### TASK TO CARRY OUT:
If a record below holds a picture, leave the picture out and copy the rest exactly.
AVAILABLE DATA section start
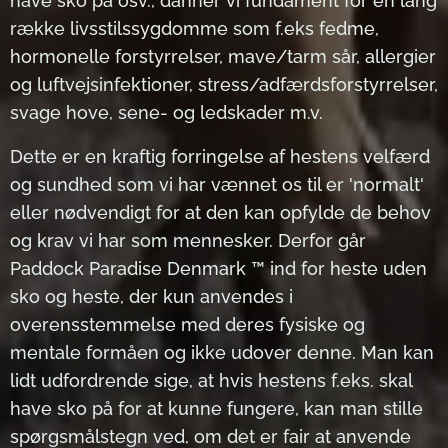
have sko på osv., danner vi fundament for en lang
række livsstilssygdomme som f.eks fedme,
hormonelle forstyrrelser, mave/tarm sår, allergier
og luftvejsinfektioner, stress/adfærdsforstyrrelser,
svage hove, sene- og ledskader m.v.
Dette er en kraftig forringelse af hestens velfærd
og sundhed som vi har vænnet os til er 'normalt'
eller nødvendigt for at den kan opfylde de behov
og krav vi har som mennesker. Derfor går
Paddock Paradise Denmark ™ ind for heste uden
sko og heste, der kun anvendes i
overensstemmelse med deres fysiske og
mentale formåen og ikke udover denne. Man kan
lidt udfordrende sige, at hvis hestens f.eks. skal
have sko på for at kunne fungere, kan man stille
spørgsmålstegn ved, om det er fair at anvende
AVAILABLE DATA section end
### RESPONSE:
have sko på osv., danner vi fundament for en lang
række livsstilssygdomme som f.eks fedme,
hormonelle forstyrrelser, mave/tarm sår, allergier
og luftvejsinfektioner, stress/adfærdsforstyrrelser,
svage hove, sene- og ledskader m.v.
Dette er en kraftig forringelse af hestens velfærd
og sundhed som vi har vænnet os til er 'normalt'
eller nødvendigt for at den kan opfylde de behov
og krav vi har som mennesker. Derfor går
Paddock Paradise Denmark ™ ind for heste uden
sko og heste, der kun anvendes i
overensstemmelse med deres fysiske og
mentale formåen og ikke udover denne. Man kan
lidt udfordrende sige, at hvis hestens f.eks. skal
have sko på for at kunne fungere, kan man stille
spørgsmålstegn ved, om det er fair at anvende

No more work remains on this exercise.